Diurnal variations in depression-like behavior of Wistar and spontaneously hypertensive rats in the kainate model of temporal lobe epilepsy.

The purpose of this study was to explore whether the kainate (KA) model of temporal lobe epilepsy (TLE) can be used as a model of comorbid epilepsy and depression to study diurnal behavioral variations in rats. Development of chronic epilepsy was confirmed by the detection of spontaneous motor seizures (SMS) with video monitoring (24 hours/3-5 months after status epilepticus [SE]).
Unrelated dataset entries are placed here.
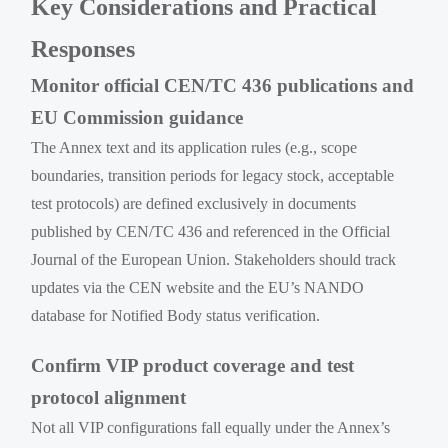
Key Considerations and Practical
Responses
Monitor official CEN/TC 436 publications and
EU Commission guidance
The Annex text and its application rules (e.g., scope
boundaries, transition periods for legacy stock, acceptable
test protocols) are defined exclusively in documents
published by CEN/TC 436 and referenced in the Official
Journal of the European Union. Stakeholders should track
updates via the CEN website and the EU’s NANDO
database for Notified Body status verification.
Confirm VIP product coverage and test
protocol alignment
Not all VIP configurations fall equally under the Annex’s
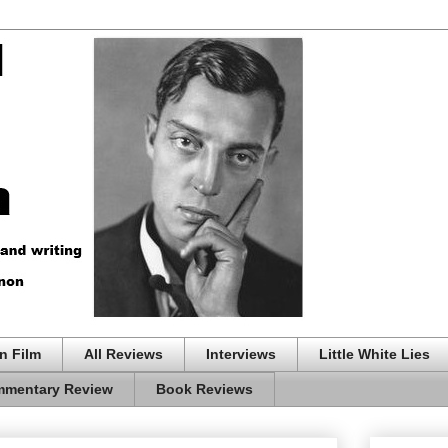
n Film
All Reviews
Interviews
Little White Lies
mentary Review
Book Reviews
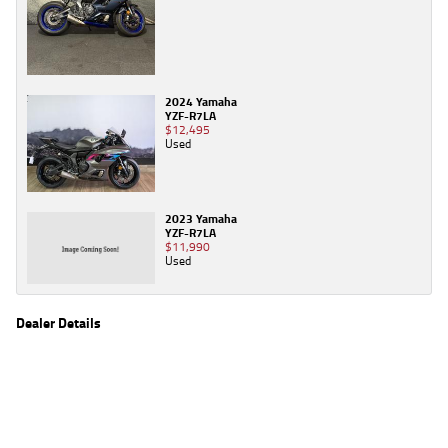
2024 Yamaha
YZF-R7LA
$12,495
Used
2023 Yamaha
YZF-R7LA
$11,990
Used
Dealer Details
Name
TeamMoto Canberra
Location
30 Ipswich St, Fyshwick Canberra, ACT 2609
Phone
(02) 6280 4491
2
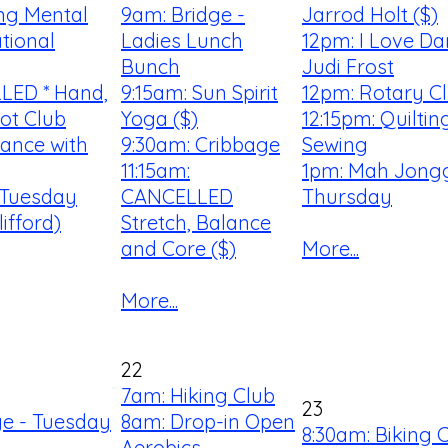
ng Mental
9am: Bridge -
Jarrod Holt ($)
tional
Ladies Lunch
12pm: I Love Da
Bunch
Judi Frost
LED * Hand,
9:15am: Sun Spirit
12pm: Rotary C
ot Club
Yoga ($)
12:15pm: Quilti
Dance with
9:30am: Cribbage
Sewing
11:15am:
1pm: Mah Jongg
 Tuesday
CANCELLED
Thursday
ifford)
Stretch, Balance
and Core ($)
More...
More...
22
7am: Hiking Club
23
ge - Tuesday
8am: Drop-in Open
8:30am: Biking 
Aerobics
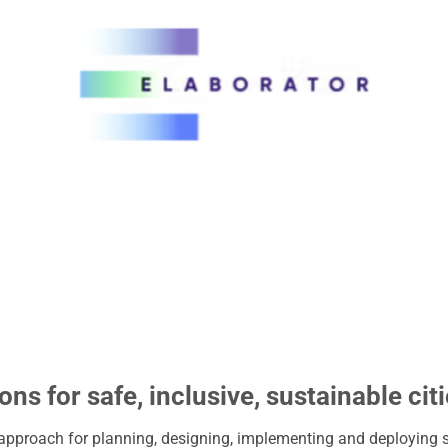
ons for safe, inclusive, sustainable cit
 approach for planning, designing, implementing and deploying 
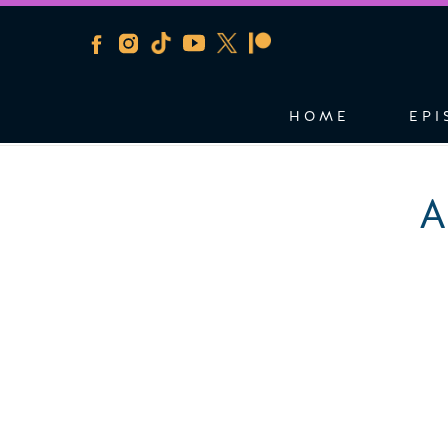
HOME
EPI
A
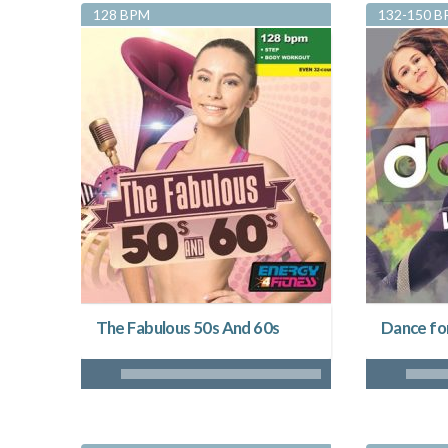
128 BPM
132-150 
The Fabulous 50s And 60s
Dance fo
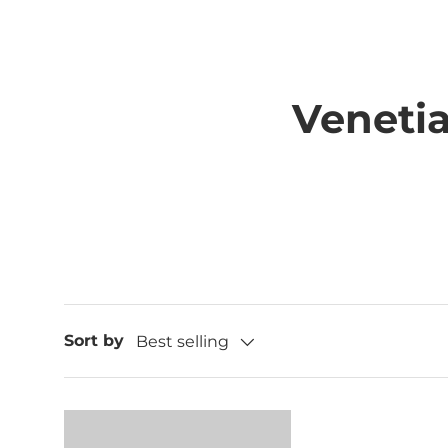
Veneti
Sort by
Best selling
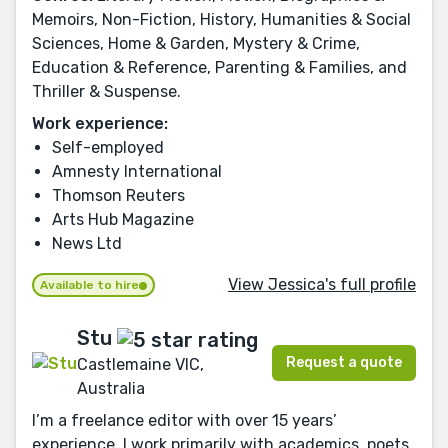
Memoirs, Non-Fiction, History, Humanities & Social
Sciences, Home & Garden, Mystery & Crime,
Education & Reference, Parenting & Families, and
Thriller & Suspense.
Work experience:
Self-employed
Amnesty International
Thomson Reuters
Arts Hub Magazine
News Ltd
View Jessica's full profile
Available to hire
Stu
Request a quote
Castlemaine VIC,
Australia
I’m a freelance editor with over 15 years’
experience. I work primarily with academics, poets,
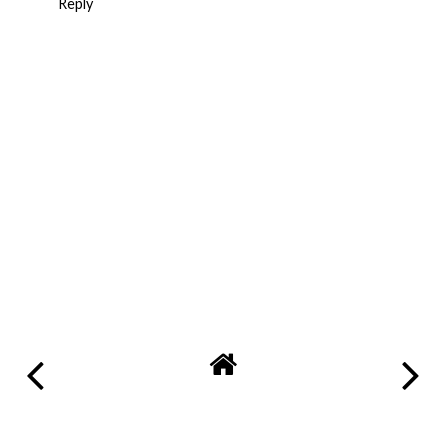
Reply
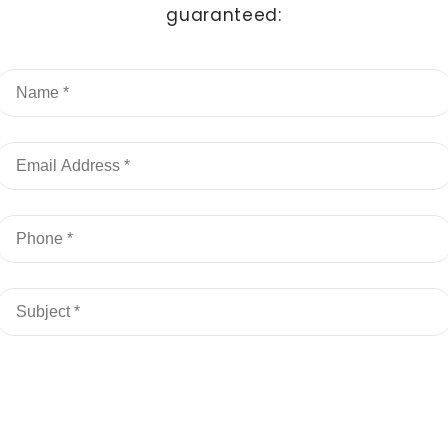
guaranteed:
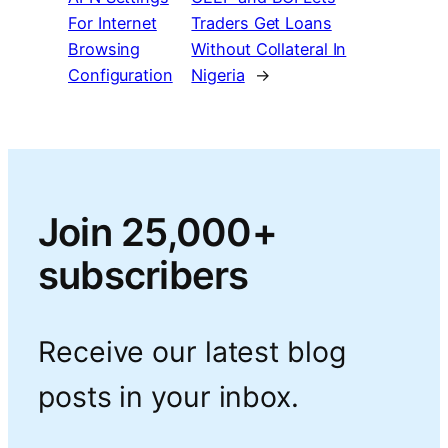
For Internet
Traders Get Loans
Browsing
Without Collateral In
Configuration
Nigeria
→
Join 25,000+
subscribers
Receive our latest blog
posts in your inbox.
Type your email…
KA-treated spontaneously hypertensive rats (SHRs) exhibited higher seizure frequency than Wistar rats during the light phase in the fourth and fifth months after SE. Although epileptic Wistar rats showed depression-like behavior and reduced anxiety mostly during the light phase, there were no diurnal variations in depression-like patterns in SHRs. Anxiety levels of control and epileptic SHRs were similar. Decreases in serotonin, tryptophan, and dopamine concentrations in the hippocampus were detected in epileptic Wistar rats compared with naive controls. However, monoamine levels of epileptic SHRs were close to those of their controls. Wistar rats and SHRs develop stable depression-like behavior during the chronic epileptic phase with strain-dependent diurnal differences.